Cerebellar (nontraumatic) and posterior fossa hemorrhage of newborn. This condition involves bleeding in the cerebellum and posterior fossa of the brain, not caused by trauma, specifically occurring in newborns.

This code should be used only for newborn records (up to 28 days after birth) and not on maternal records. It is important to differentiate it from hemorrhages due to birth trauma (P10.-) or other injury (S06.-), which have separate codes.

The medical necessity relates to the need to identify and manage the intracranial hemorrhage in the newborn. This involves determining the cause, assessing the severity, and implementing appropriate treatment strategies to minimize potential long-term neurological damage.

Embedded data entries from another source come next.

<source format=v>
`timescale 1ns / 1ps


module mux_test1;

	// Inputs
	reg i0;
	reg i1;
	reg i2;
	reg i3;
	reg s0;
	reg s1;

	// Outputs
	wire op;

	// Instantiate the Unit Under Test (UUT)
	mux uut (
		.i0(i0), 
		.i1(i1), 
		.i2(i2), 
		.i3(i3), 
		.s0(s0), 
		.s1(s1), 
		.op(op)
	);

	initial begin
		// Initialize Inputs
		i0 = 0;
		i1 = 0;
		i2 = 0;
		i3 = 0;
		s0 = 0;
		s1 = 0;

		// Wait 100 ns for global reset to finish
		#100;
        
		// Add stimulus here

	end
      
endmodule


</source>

The clinical responsibility for this code lies with the neonatologist, pediatrician, or other healthcare provider responsible for the newborn's care. Diagnosing P52.6 involves assessing symptoms, performing imaging studies (such as cranial ultrasound or MRI), and potentially consulting with specialists like neurologists.Treatment involves managing the bleeding and any related complications, such as increased intracranial pressure.

In simple words: A newborn baby has bleeding in the back part of their brain called the cerebellum and posterior fossa, not due to physical trauma.

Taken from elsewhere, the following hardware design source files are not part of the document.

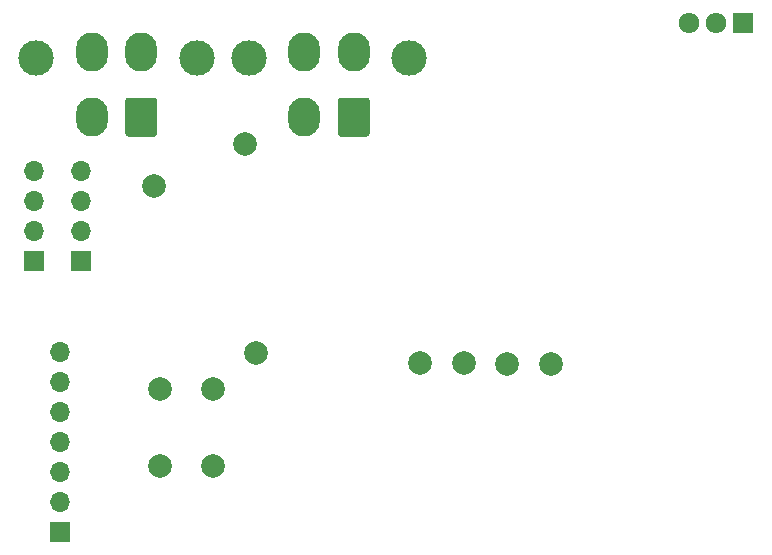
<source format=gbr>
%TF.GenerationSoftware,KiCad,Pcbnew,(5.1.9)-1*%
%TF.CreationDate,2021-05-20T13:00:32+02:00*%
%TF.ProjectId,PEE50-CurrentProtectionTemplate,50454535-302d-4437-9572-72656e745072,rev?*%
%TF.SameCoordinates,Original*%
%TF.FileFunction,Soldermask,Bot*%
%TF.FilePolarity,Negative*%
%FSLAX46Y46*%
G04 Gerber Fmt 4.6, Leading zero omitted, Abs format (unit mm)*
G04 Created by KiCad (PCBNEW (5.1.9)-1) date 2021-05-20 13:00:32*
%MOMM*%
%LPD*%
G01*
G04 APERTURE LIST*
%ADD10O,1.717500X1.800000*%
%ADD11R,1.717500X1.800000*%
%ADD12C,3.000000*%
%ADD13O,2.700000X3.300000*%
%ADD14O,1.700000X1.700000*%
%ADD15R,1.700000X1.700000*%
%ADD16C,2.000000*%
G04 APERTURE END LIST*
D10*
%TO.C,Q1*%
X72410000Y-17350000D03*
X74700000Y-17350000D03*
D11*
X76990000Y-17350000D03*
%TD*%
D12*
%TO.C,J3*%
X35100000Y-20260000D03*
X48700000Y-20260000D03*
D13*
X39800000Y-19800000D03*
X44000000Y-19800000D03*
X39800000Y-25300000D03*
G36*
G01*
X45350000Y-23900001D02*
X45350000Y-26699999D01*
G75*
G02*
X45099999Y-26950000I-250001J0D01*
G01*
X42900001Y-26950000D01*
G75*
G02*
X42650000Y-26699999I0J250001D01*
G01*
X42650000Y-23900001D01*
G75*
G02*
X42900001Y-23650000I250001J0D01*
G01*
X45099999Y-23650000D01*
G75*
G02*
X45350000Y-23900001I0J-250001D01*
G01*
G37*
%TD*%
D14*
%TO.C,J5*%
X19100000Y-45160000D03*
X19100000Y-47700000D03*
X19100000Y-50240000D03*
X19100000Y-52780000D03*
X19100000Y-55320000D03*
X19100000Y-57860000D03*
D15*
X19100000Y-60400000D03*
%TD*%
D14*
%TO.C,J4*%
X20900000Y-29880000D03*
X20900000Y-32420000D03*
X20900000Y-34960000D03*
D15*
X20900000Y-37500000D03*
%TD*%
D16*
%TO.C,TP7*%
X27100000Y-31100000D03*
%TD*%
%TO.C,TP6*%
X34800000Y-27600000D03*
%TD*%
%TO.C,TP4*%
X53300000Y-46100000D03*
%TD*%
%TO.C,TP3*%
X49600000Y-46100000D03*
%TD*%
%TO.C,TP2*%
X60700000Y-46200000D03*
%TD*%
%TO.C,TP1*%
X57000000Y-46200000D03*
%TD*%
%TO.C,TP5*%
X35700000Y-45300000D03*
%TD*%
%TO.C,SW1*%
X27600000Y-48300000D03*
X32100000Y-48300000D03*
X27600000Y-54800000D03*
X32100000Y-54800000D03*
%TD*%
D14*
%TO.C,J2*%
X16885000Y-29863000D03*
X16885000Y-32403000D03*
X16885000Y-34943000D03*
D15*
X16885000Y-37483000D03*
%TD*%
D12*
%TO.C,J1*%
X17100000Y-20260000D03*
X30700000Y-20260000D03*
D13*
X21800000Y-19800000D03*
X26000000Y-19800000D03*
X21800000Y-25300000D03*
G36*
G01*
X27350000Y-23900001D02*
X27350000Y-26699999D01*
G75*
G02*
X27099999Y-26950000I-250001J0D01*
G01*
X24900001Y-26950000D01*
G75*
G02*
X24650000Y-26699999I0J250001D01*
G01*
X24650000Y-23900001D01*
G75*
G02*
X24900001Y-23650000I250001J0D01*
G01*
X27099999Y-23650000D01*
G75*
G02*
X27350000Y-23900001I0J-250001D01*
G01*
G37*
%TD*%
M02*

</source>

Cerebellar (nontraumatic) and posterior fossa hemorrhage of newborn.This diagnosis represents bleeding within the cerebellum and/or the posterior fossa (the area at the base of the skull that contains the cerebellum and brainstem) in a newborn infant.The hemorrhage is specified as nontraumatic, meaning it's not caused by physical injury like birth trauma.

Example 1: A newborn infant exhibits signs of neurological distress, including lethargy, poor feeding, and irregular breathing. Imaging reveals a cerebellar hemorrhage, which is determined to be nontraumatic. The diagnosis is P52.6., A premature infant develops difficulty regulating their body temperature and heart rate.A cranial ultrasound shows a posterior fossa hemorrhage not associated with any known trauma. The infant is diagnosed with P52.6., During a routine newborn examination, a physician notices abnormal eye movements and muscle tone. Further investigation through a head MRI confirms a nontraumatic hemorrhage in the cerebellum, leading to a P52.6 diagnosis.

Documentation should include the evidence of hemorrhage (from imaging studies), details about the location (cerebellum, posterior fossa), confirmation that the bleed is nontraumatic, and the newborn's presenting symptoms.Any associated conditions or complications should also be documented.